=== DATASET ENTRIES ===
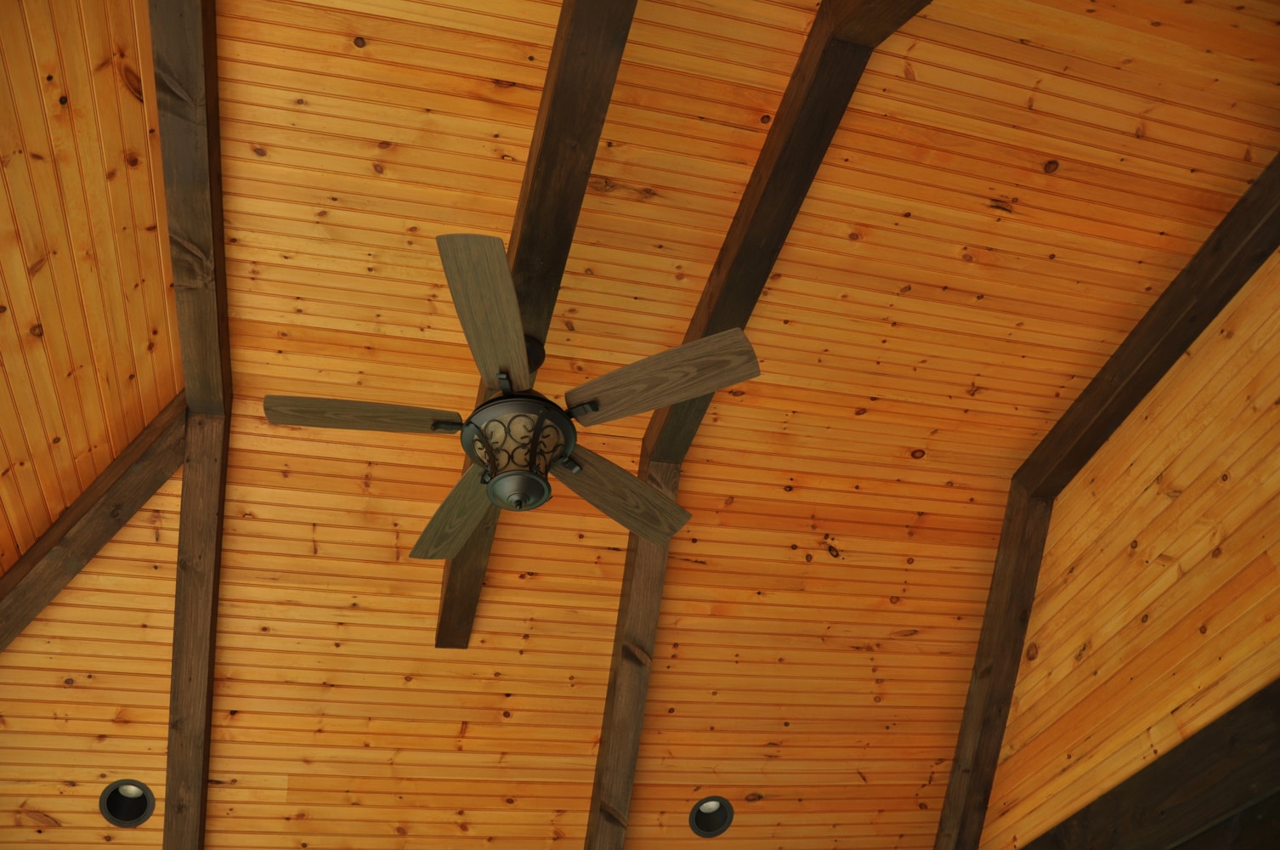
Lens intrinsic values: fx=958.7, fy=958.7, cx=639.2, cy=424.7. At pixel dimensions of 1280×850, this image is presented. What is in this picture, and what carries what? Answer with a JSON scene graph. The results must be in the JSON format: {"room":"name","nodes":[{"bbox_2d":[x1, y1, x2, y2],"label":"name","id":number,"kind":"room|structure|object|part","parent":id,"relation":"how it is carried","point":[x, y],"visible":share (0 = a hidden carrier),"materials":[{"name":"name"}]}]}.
{"room":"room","nodes":[
{"label":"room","id":0,"kind":"room"},
{"bbox_2d":[0,1,1277,849],"label":"ceiling","id":1,"kind":"structure","parent":0,"point":[647,182],"materials":[{"name":"brown wood"}]},
{"bbox_2d":[0,396,186,653],"label":"ceiling beam","id":2,"kind":"structure","parent":1,"relation":"attached to","point":[21,620],"materials":[{"name":"brown wood"}]},
{"bbox_2d":[98,778,155,827],"label":"recessed light","id":3,"kind":"object","parent":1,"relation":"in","point":[133,821],"visible":0.95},
{"bbox_2d":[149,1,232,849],"label":"ceiling beam","id":4,"kind":"structure","parent":1,"relation":"attached to","point":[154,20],"materials":[{"name":"brown wood"}]},
{"bbox_2d":[437,0,639,644],"label":"ridge beam","id":5,"kind":"structure","parent":1,"relation":"attached to","point":[582,174],"materials":[{"name":"brown wood"}]},
{"bbox_2d":[262,232,764,558],"label":"ceiling fan","id":6,"kind":"object","parent":5,"relation":"hanging from","point":[454,494],"visible":1,"materials":[{"name":"brown metal"}]},
{"label":"blade","id":7,"kind":"part","parent":6,"relation":"part of","materials":[{"name":"brown wood"}]},
{"label":"blade","id":8,"kind":"part","parent":6,"relation":"part of","materials":[{"name":"brown wood"}]},
{"label":"blade","id":9,"kind":"part","parent":6,"relation":"part of","materials":[{"name":"brown wood"}]},
{"bbox_2d":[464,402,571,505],"label":"ceiling fan light","id":10,"kind":"object","parent":6,"relation":"attached to","point":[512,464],"visible":0.88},
{"label":"blade","id":11,"kind":"part","parent":6,"relation":"part of","materials":[{"name":"brown wood"}]},
{"label":"blade","id":12,"kind":"part","parent":6,"relation":"part of","materials":[{"name":"brown wood"}]},
{"bbox_2d":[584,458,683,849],"label":"ceiling beam","id":13,"kind":"structure","parent":1,"relation":"attached to","point":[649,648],"materials":[{"name":"brown wood"}]},
{"bbox_2d":[689,795,733,836],"label":"recessed light","id":14,"kind":"object","parent":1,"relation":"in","point":[705,811],"visible":0.97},
{"bbox_2d":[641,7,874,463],"label":"ceiling beam","id":15,"kind":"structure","parent":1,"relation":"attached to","point":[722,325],"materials":[{"name":"brown wood"}]},
{"bbox_2d":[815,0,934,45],"label":"ceiling beam","id":16,"kind":"structure","parent":1,"relation":"attached to","point":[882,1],"materials":[{"name":"brown wood"}]},
{"bbox_2d":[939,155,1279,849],"label":"ceiling beam","id":17,"kind":"structure","parent":1,"relation":"attached to","point":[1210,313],"materials":[{"name":"brown wood"}]},
{"bbox_2d":[985,238,1279,849],"label":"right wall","id":18,"kind":"structure","parent":0,"point":[1156,623],"materials":[{"name":"brown wood"}]},
{"bbox_2d":[1023,679,1279,849],"label":"wooden beam","id":19,"kind":"structure","parent":18,"relation":"attached to","point":[1209,764],"materials":[{"name":"brown wood"}]},
{"bbox_2d":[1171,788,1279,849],"label":"wall","id":20,"kind":"structure","parent":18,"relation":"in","point":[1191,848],"materials":[{"name":"brown wood"}]}
]}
===
EXERCISE DESCRIPTION:
Only the pictures are to be left out; print everything else in the listing exactly.

OUTPUT OF THE TASK:
Lens intrinsic values: fx=958.7, fy=958.7, cx=639.2, cy=424.7. At pixel dimensions of 1280×850, this image is presented. What is in this picture, and what carries what? Answer with a JSON scene graph. The results must be in the JSON format: {"room":"name","nodes":[{"bbox_2d":[x1, y1, x2, y2],"label":"name","id":number,"kind":"room|structure|object|part","parent":id,"relation":"how it is carried","point":[x, y],"visible":share (0 = a hidden carrier),"materials":[{"name":"name"}]}]}.
{"room":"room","nodes":[
{"label":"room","id":0,"kind":"room"},
{"bbox_2d":[0,1,1277,849],"label":"ceiling","id":1,"kind":"structure","parent":0,"point":[647,182],"materials":[{"name":"brown wood"}]},
{"bbox_2d":[0,396,186,653],"label":"ceiling beam","id":2,"kind":"structure","parent":1,"relation":"attached to","point":[21,620],"materials":[{"name":"brown wood"}]},
{"bbox_2d":[98,778,155,827],"label":"recessed light","id":3,"kind":"object","parent":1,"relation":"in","point":[133,821],"visible":0.95},
{"bbox_2d":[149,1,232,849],"label":"ceiling beam","id":4,"kind":"structure","parent":1,"relation":"attached to","point":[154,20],"materials":[{"name":"brown wood"}]},
{"bbox_2d":[437,0,639,644],"label":"ridge beam","id":5,"kind":"structure","parent":1,"relation":"attached to","point":[582,174],"materials":[{"name":"brown wood"}]},
{"bbox_2d":[262,232,764,558],"label":"ceiling fan","id":6,"kind":"object","parent":5,"relation":"hanging from","point":[454,494],"visible":1,"materials":[{"name":"brown metal"}]},
{"label":"blade","id":7,"kind":"part","parent":6,"relation":"part of","materials":[{"name":"brown wood"}]},
{"label":"blade","id":8,"kind":"part","parent":6,"relation":"part of","materials":[{"name":"brown wood"}]},
{"label":"blade","id":9,"kind":"part","parent":6,"relation":"part of","materials":[{"name":"brown wood"}]},
{"bbox_2d":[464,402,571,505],"label":"ceiling fan light","id":10,"kind":"object","parent":6,"relation":"attached to","point":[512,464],"visible":0.88},
{"label":"blade","id":11,"kind":"part","parent":6,"relation":"part of","materials":[{"name":"brown wood"}]},
{"label":"blade","id":12,"kind":"part","parent":6,"relation":"part of","materials":[{"name":"brown wood"}]},
{"bbox_2d":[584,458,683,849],"label":"ceiling beam","id":13,"kind":"structure","parent":1,"relation":"attached to","point":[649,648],"materials":[{"name":"brown wood"}]},
{"bbox_2d":[689,795,733,836],"label":"recessed light","id":14,"kind":"object","parent":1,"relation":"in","point":[705,811],"visible":0.97},
{"bbox_2d":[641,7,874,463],"label":"ceiling beam","id":15,"kind":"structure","parent":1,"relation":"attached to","point":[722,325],"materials":[{"name":"brown wood"}]},
{"bbox_2d":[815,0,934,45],"label":"ceiling beam","id":16,"kind":"structure","parent":1,"relation":"attached to","point":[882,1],"materials":[{"name":"brown wood"}]},
{"bbox_2d":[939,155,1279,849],"label":"ceiling beam","id":17,"kind":"structure","parent":1,"relation":"attached to","point":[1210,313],"materials":[{"name":"brown wood"}]},
{"bbox_2d":[985,238,1279,849],"label":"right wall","id":18,"kind":"structure","parent":0,"point":[1156,623],"materials":[{"name":"brown wood"}]},
{"bbox_2d":[1023,679,1279,849],"label":"wooden beam","id":19,"kind":"structure","parent":18,"relation":"attached to","point":[1209,764],"materials":[{"name":"brown wood"}]},
{"bbox_2d":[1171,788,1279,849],"label":"wall","id":20,"kind":"structure","parent":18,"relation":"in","point":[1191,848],"materials":[{"name":"brown wood"}]}
]}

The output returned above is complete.